Tarihleri boyunca Mısır krallarının karşılaştıkları belki de en güçlü hasım olan Hitit kralları ile yapılan savaş, eskiçağ tarihinin de en önemli olaylarından biri olmuştur. Dönemin en büyük iki siyasi gücünün mücadele verdiği bu savaşta, o döneme değin toplan­mış olan en kalabalık iki ordu, Doğu Akdeniz kıyılarında kimin hüküm süreceğini belirleyecekti. Mısır krallığının kendisi kadar güçlü bir diğer rakibi ile girdiği güç mücadelesinde Mısır kralları, Hitit kralları ile yenişmeyi başaramamışlardır. Mısır krallığının sahip olduğu gücün ve yönetme becerisinin son büyük sınanması ise Deniz Kavimleri Göçleri’dir.

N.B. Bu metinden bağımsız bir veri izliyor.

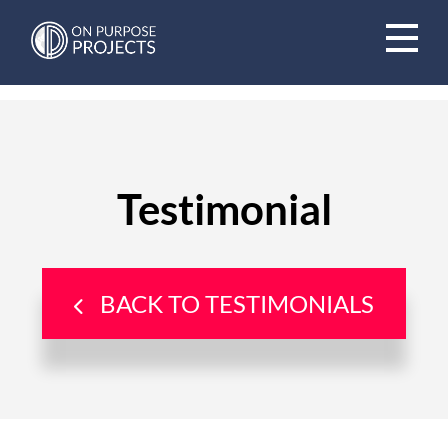
Book A Time To Chat
Testimonial
BACK TO TESTIMONIALS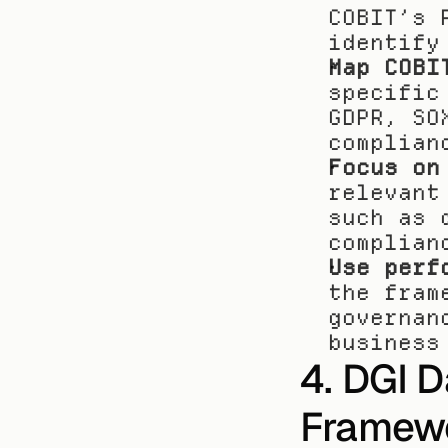
COBIT’s 
identify
Map COBI
specific
GDPR, SO
complian
Focus on
relevant
such as 
complian
Use perf
the fram
governan
business
4. DGI 
Framew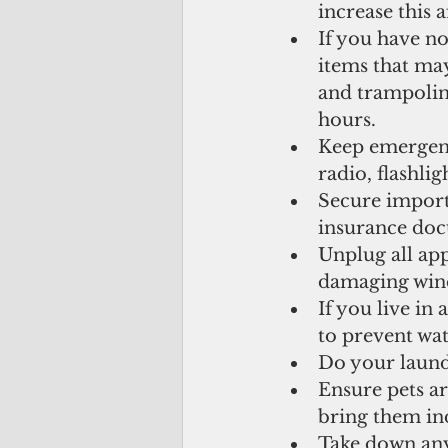
increase this a
If you have no
items that ma
and trampoline
hours.  
Keep emergency
radio, flashlig
Secure importa
insurance doc
Unplug all app
damaging winds
If you live in
to prevent wa
Do your laund
Ensure pets ar
bring them ind
Take down any 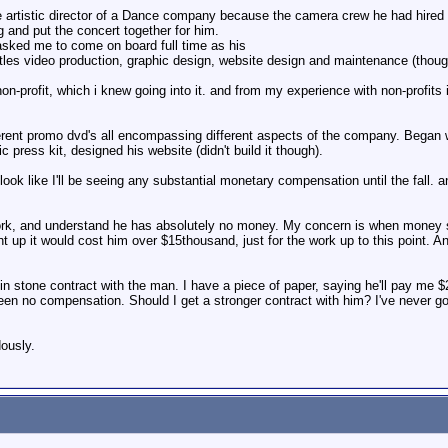
 artistic director of a Dance company because the camera crew he had hired f
g and put the concert together for him.
 asked me to come on board full time as his
ntitles video production, graphic design, website design and maintenance (thoug
-profit, which i knew going into it. and from my experience with non-profits 
ferent promo dvd's all encompassing different aspects of the company. Began 
 press kit, designed his website (didn't build it though).
 look like I'll be seeing any substantial monetary compensation until the fall
rk, and understand he has absolutely no money. My concern is when money st
ight up it would cost him over $15thousand, just for the work up to this point
t in stone contract with the man. I have a piece of paper, saying he'll pay me 
een no compensation. Should I get a stronger contract with him? I've never g
ously.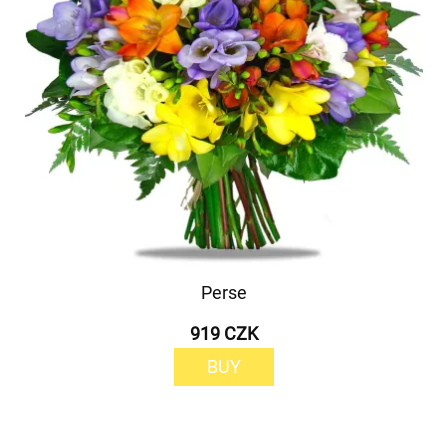
Perse
919 CZK
BUY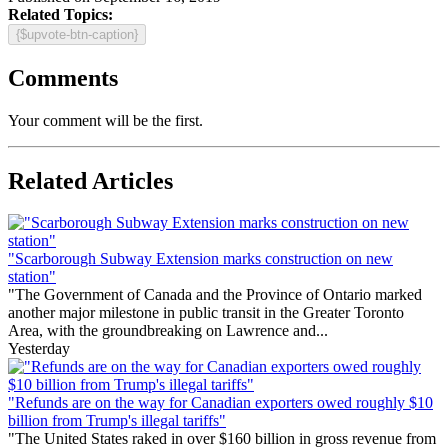
Related Topics:
{$upvote-btn-caption}
Comments
Your comment will be the first.
Related Articles
"Scarborough Subway Extension marks construction on new
station"
"The Government of Canada and the Province of Ontario marked
another major milestone in public transit in the Greater Toronto
Area, with the groundbreaking on Lawrence and...
Yesterday
"Refunds are on the way for Canadian exporters owed roughly $10
billion from Trump's illegal tariffs"
"The United States raked in over $160 billion in gross revenue from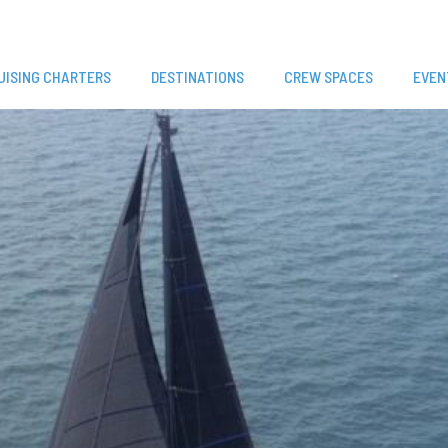
UISING CHARTERS
DESTINATIONS
CREW SPACES
EVEN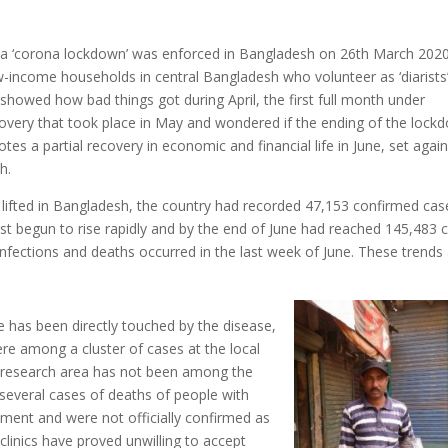
er a ‘corona lockdown’ was enforced in Bangladesh on 26th March 2020.
w-income households in central Bangladesh who volunteer as ‘diarists’
showed how bad things got during April, the first full month under
covery that took place in May and wondered if the ending of the lock
es a partial recovery in economic and financial life in June, set again
h.
lifted in Bangladesh, the country had recorded 47,153 confirmed cas
st begun to rise rapidly and by the end of June had reached 145,483 
nfections and deaths occurred in the last week of June. These trends
e has been directly touched by the disease,
re among a cluster of cases at the local
 research area has not been among the
several cases of deaths of people with
ment and were not officially confirmed as
clinics have proved unwilling to accept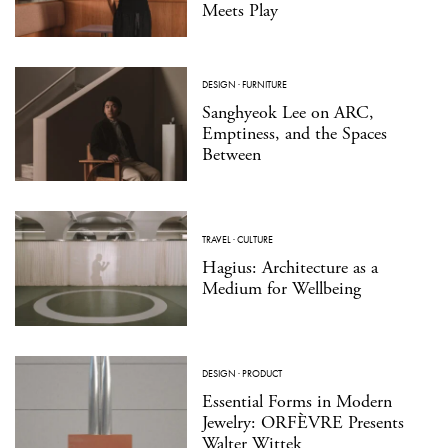
Meets Play
DESIGN
·
FURNITURE
Sanghyeok Lee on ARC,
Emptiness, and the Spaces
Between
TRAVEL
·
CULTURE
Hagius: Architecture as a
Medium for Wellbeing
DESIGN
·
PRODUCT
Essential Forms in Modern
Jewelry: ORFÈVRE Presents
Walter Wittek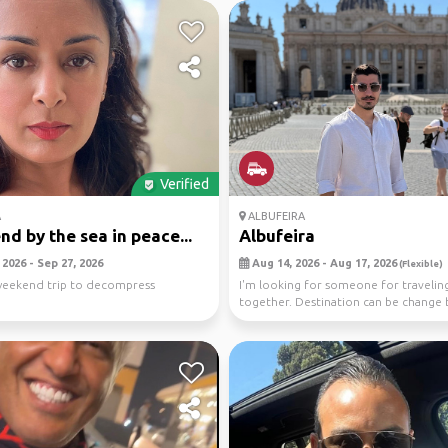
Verified
A
ALBUFEIRA
d by the sea in peace...
Albufeira
2026 - Sep 27, 2026
Aug 14, 2026 - Aug 17, 2026
(Flexible)
weekend trip to decompress
I'm looking for someone for travelin
together. Destination can be change 
looking for somewhe...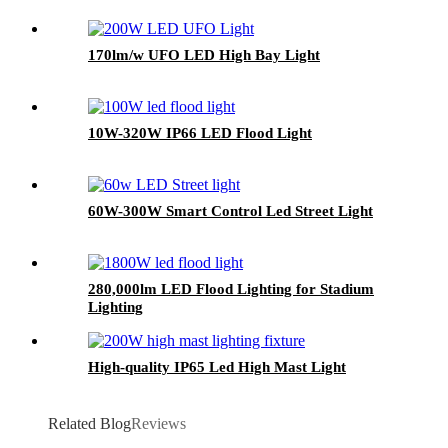
170lm/w UFO LED High Bay Light
10W-320W IP66 LED Flood Light
60W-300W Smart Control Led Street Light
280,000lm LED Flood Lighting for Stadium
Lighting
High-quality IP65 Led High Mast Light
Related Blog
Reviews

Mısır tarihinde komşu bölgelerde yaşayan insanların Nil’in zenginliğine ulaşmak için birçok defa Mısır’a göç etmeye çalıştıkları görülmesine rağ­men ilk defa uzak bölgelerden kaynaklı bir göç hareketiyle kar­şılaşan Mısır kralları karadan ve denizden gelen bu insan kala­balığına karşı büyük mücadeleler vererek krallıklarını korumayı başarmışlardır. Bütün bu gelişmeler, Mısır’daki krallık anlayışını yok etmekten çok güçlendirmiş ve özgün bir idare anlayışının oluşmasına yol açmıştır.”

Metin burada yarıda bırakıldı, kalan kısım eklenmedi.